Abstracts

Risk of new-onset seizures or epilepsy after prior hospitalization for COVID-19

Abstract number : 3.408
Submission category : 4. Clinical Epilepsy / 4D. Prognosis
Year : 2021
Submission ID : 1886514
Source : www.aesnet.org
Presentation date : 12/6/2021 12:00:00 PM
Published date : Nov 22, 2021, 06:56 AM

Authors :
Rohit Reddy, MD - Montefiore Medical Center / Albert Einstein College of Medicine; Aristea Galanopoulou, MD, PhD - Saul R. Korey Department of Neurology, Dominick P. Purpura Department of Neuroscience, Isabelle Rapin Division of Child Neurology - Montefiore Medical Center / Albert Einstein College of Medicine; Solomon Moshe, MD - Saul R. Korey Department of Neurology, Dominick P. Purpura Department of Neuroscience, Isabelle Rapin Division of Child Neurology - Montefiore Medical Center / Albert Einstein College of Medicine; Victor Ferastraoaru, MD - Saul R. Korey Department of Neurology - Montefiore Medical Center / Albert Einstein College of Medicine

Rationale: Various neurological manifestations have been reported with COVID-19. Our study has 2 aims: 1) report the incidence of new onset epileptic seizures after discharge from the hospital following an inpatient admission for SARS-CoV-2 infection; 2) characterize seizure type, EEG findings, and epilepsy etiology for these patients.

Methods: This retrospective study analyzes a case series of patients previously admitted with COVID-19 to Montefiore hospitals in New York City.

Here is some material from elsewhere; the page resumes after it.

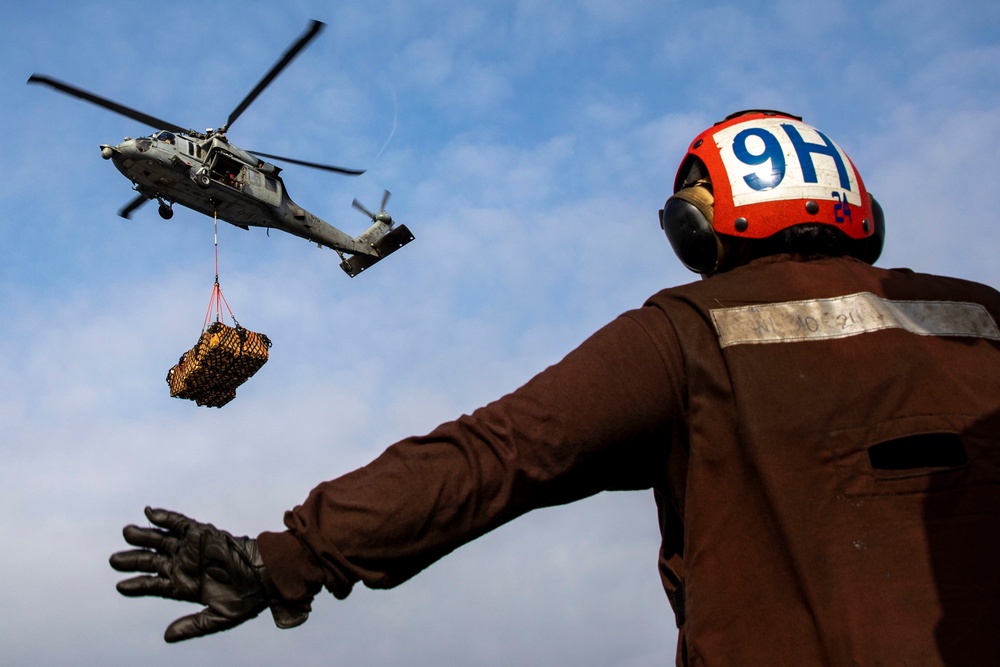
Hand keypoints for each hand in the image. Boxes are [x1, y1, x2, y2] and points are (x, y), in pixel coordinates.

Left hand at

Inclusion criteria: 1) admission between 3/1/20 - 5/31/20, SARS-CoV-2 PCR nasopharyngeal swab positivity during admission, all ages/genders; 2) new-onset seizures after hospital discharge (6/2020 - 2/2021) reported in electronic medical record (EMR) using specific ICD-10 codes. Exclusion criteria: 1) prior reported seizures/epilepsy in EMR using specific ICD-9/10 codes (last 10 years); 2) new-onset seizures or mortality during admission. Patients who met inclusion/exclusion criteria had their charts individually reviewed and new-onset seizures/epilepsy are reported here only in those having high clinical suspicion of epileptic seizures.

Results: 2595 patients (2554 adults, 41 children) met inclusion/exclusion criteria. Of these, 26 patients, all adults, were reported as having new seizures/epilepsy or suspicion for seizures based on ICD-10 codes after their initial admission for COVID-19 and had their medical charts reviewed. Ten patients were confirmed to have new-onset epileptic seizures (high clinical suspicion), 16 had low suspicion for epileptic seizures (differential diagnoses: syncope, altered mental status). Four out of the 10 patients had provoked seizures, 6 had unprovoked seizures/epilepsy. The calculated incidence of new-onset epileptic seizures after hospital discharge for COVID-19 infection is 0.38% (10/2595), and 0.23% (6/2595) when only unprovoked epileptic seizures are considered. Median age was 69 (N=10, range 19 - 83), 60% female, 2 patients with prior history of subdural hematoma, 2 dementia, 6 hypertension, and 4 diabetes. Median duration of initial admission was 9 days (range 1 - 99), 2/10 patients were intubated. 50% of patients (5/10) had focal seizures, 50% of unknown type (5/10). 80% of patients had motor seizures (8/10), 20% nonmotor seizures (2/10). Seven out of 10 patients had EEG since initial admission, 3 showing focal seizures with frontal or central onset. Epilepsy etiology was structural (hemorrhage, stroke, tumor) in 50% (3/6), infectious (HSV) in 16.7% (1/6), unknown in 33.3% (2 out of 6 patients with no clear risk factors).

Conclusions: In our cohort, the incidence of new-onset epileptic seizures after discharge from a hospitalization for COVID-19 infection was 0.38% over the following 9 – 12 months. The incidence of new onset unprovoked seizures was 0.23%. These rates are higher than the literature-reported incidence of seizures in the general adult population (e.g. 0.05 - 0.1%). There are multiple competing seizure risk factors for these patients with new-onset seizures. In 2 patients there were no clear risk factors other than hospitalization for COVID-19.

Funding: Please list any funding that was received in support of this abstract.: Rapin / Oaklander funds, NINDS NS RO1 NS091170, U54 NS100064.